PWM can be used to control actuators continuously from 0 to 100% that only support ON/OFF commands. E.g. valves or heating burners. It accomplishes that by switching the actuator on and off with a fixed interval. The higher the control percentage (duty cycle), the longer the ON phase.

Example: If you have an interval of 10 sec and the duty cycle is 30%, the output is ON for 3 sec and OFF for 7 sec.

This module is unsuitable for controlling LED lights as the high PWM frequency can't be met.

Note: The module starts to work only if the duty cycle has been updated at least once.

# Modules

The PWM module can be used in openHAB's rule engine (opens new window).

This automation provides a trigger module ("PWM triggers") with one input Item: dutycycleItem (0-100%). The module calculates the ON/OFF state and returns it. The return value is used to feed the Action module "Item Action" aka "send a command", which controls the actuator.

To configure a rule, you need to add a Trigger ("PWM triggers") and an Action ("Item Action"). Select the Item you like to control in the "Item Action" and leave the command empty.

# Trigger

Name Type Description Required
dutycycleItem Item The Item (PercentType) to read the duty cycle from Yes
interval Decimal The constant interval in which the output is switch ON and OFF again in sec. Yes
minDutyCycle Decimal Any duty cycle below this value will be increased to this value No
equateMinToZero Boolean True if the duty cycle below minDutycycle should be set to 0 (defaults to false) No
maxDutycycle Decimal Any duty cycle above this value will be increased to 100 No
equateMaxToHundred Boolean True if the duty cycle above maxDutyCycle should be set to 100 (defaults to true) No
deadManSwitch Decimal The output will be switched off, when the duty cycle is not updated within this time (in ms) No

The duty cycle can be limited via the parameters minDutycycle and maxDutyCycle. This is helpful if you need to maintain a minimum time between the switching of the output. This is necessary for example for heating burners, which may not be switched on for very short times. The on time is than increased to minDutycycle. In this case one should also set a max duty cycle to prevent short off times. It makes sense to apply these symmetrically e.g. 10%/90% or 20%/80%.

If the duty cycle is 0% or 100%, the min/max parameters are ignored and the output is switched ON or OFF continuously.

If the duty cycle Item is not updated within the dead-man switch timeout, the output is switched off, regardless of the current duty cycle. The function can be used to save energy if the source of the duty cycle died for whatever reason and doesn't update the value anymore. When the duty cycle is updated again, the module returns to normal operation.
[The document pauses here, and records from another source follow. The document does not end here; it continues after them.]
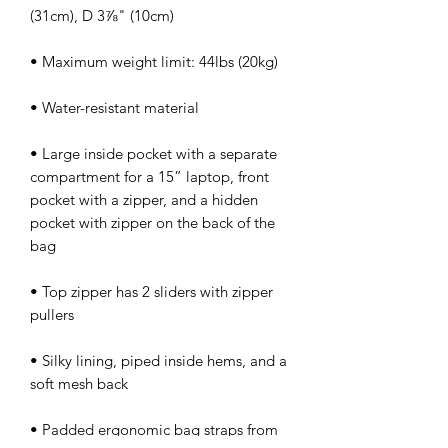
• Large inside pocket with a separate 
compartment for a 15” laptop, front 
pocket with a zipper, and a hidden 
pocket with zipper on the back of the 
• Top zipper has 2 sliders with zipper 
• Silky lining, piped inside hems, and a 
• Padded ergonomic bag straps from 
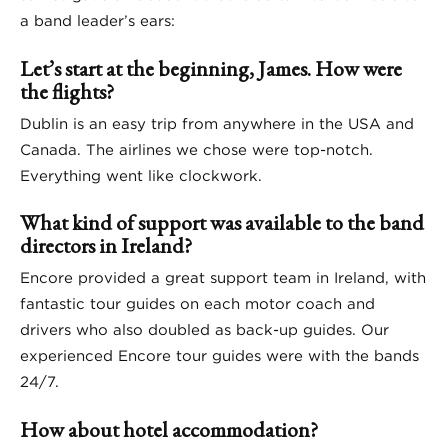
a band leader’s ears:
Let’s start at the beginning, James. How were
the flights?
Dublin is an easy trip from anywhere in the USA and
Canada. The airlines we chose were top-notch.
Everything went like clockwork.
What kind of support was available to the band
directors in Ireland?
Encore provided a great support team in Ireland, with
fantastic tour guides on each motor coach and
drivers who also doubled as back-up guides. Our
experienced Encore tour guides were with the bands
24/7.
How about hotel accommodation?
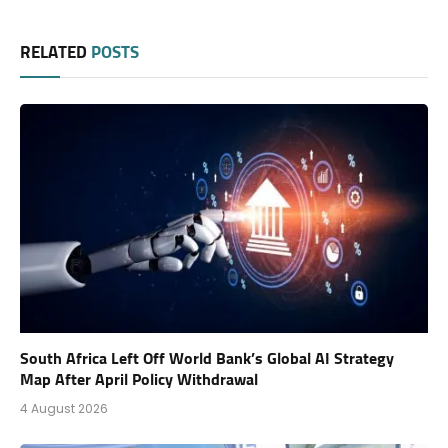
RELATED
POSTS
South Africa Left Off World Bank’s Global AI Strategy
Map After April Policy Withdrawal
4 August 2026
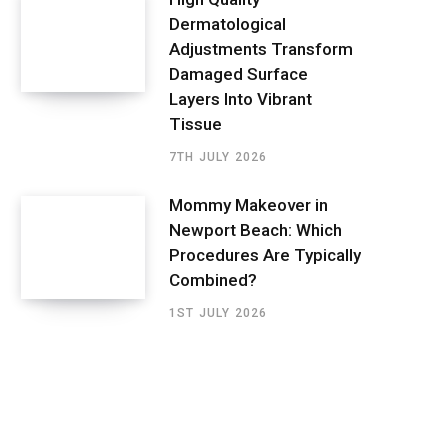
Dermatological
Adjustments Transform
Damaged Surface
Layers Into Vibrant
Tissue
7TH JULY 2026
Mommy Makeover in
Newport Beach: Which
Procedures Are Typically
Combined?
1ST JULY 2026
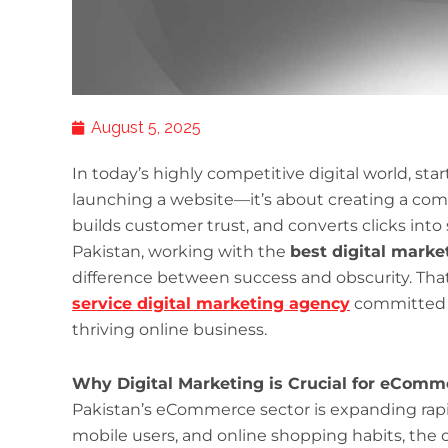
August 5, 2025
In today’s highly competitive digital world, st
launching a website—it’s about creating a compe
builds customer trust, and converts clicks into
Pakistan, working with the
best digital marke
difference between success and obscurity. Tha
service digital marketing agency
committed 
thriving online business.
Why Digital Marketing is Crucial for eComm
Pakistan’s eCommerce sector is expanding rapid
mobile users, and online shopping habits, the 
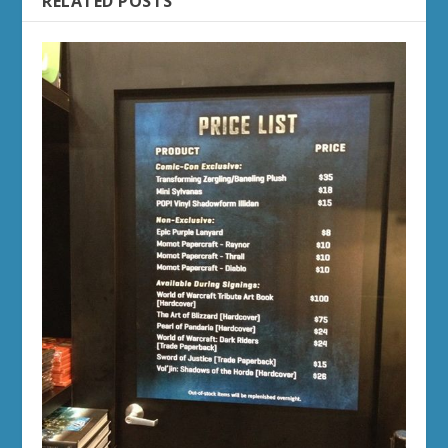
RELATED POSTS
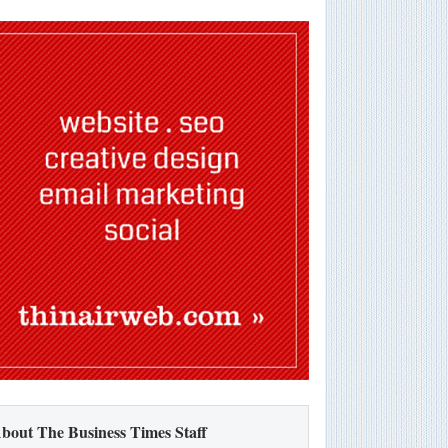
bout The Business Times Staff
Note: The min/max ON/OFF times set via minDutycycle and maxDutycycle are not met if the dead-man switch triggers and recovers fast.

# Control Algorithm

This module is designed to respond fast to duty cycle changes, but at the same time maintain a constant interval and also the min/max ON/OFF parameters. For that reason, the module might seem to act peculiarly in some cases:

  • When the output is ON and the duty cycle is decreased, the output might switch off immediately, if applicable. Example: The interval is 10 sec and the current duty cycle is 80%. When the duty cycle is decreased to 20%, the output would switch off immediately, if it has been already ON for more than 2 sec.
  • When the duty cycle is 0% for a short interval and then increased again, the output will only switch on when the new interval starts.
  • When the duty cycle is 0% or 100% for more than a whole interval, a new interval will start as soon as the duty cycle is updated to a value other than 0%, respective 100%.
  • The module starts to work only if the duty cycle Item has been updated at least once.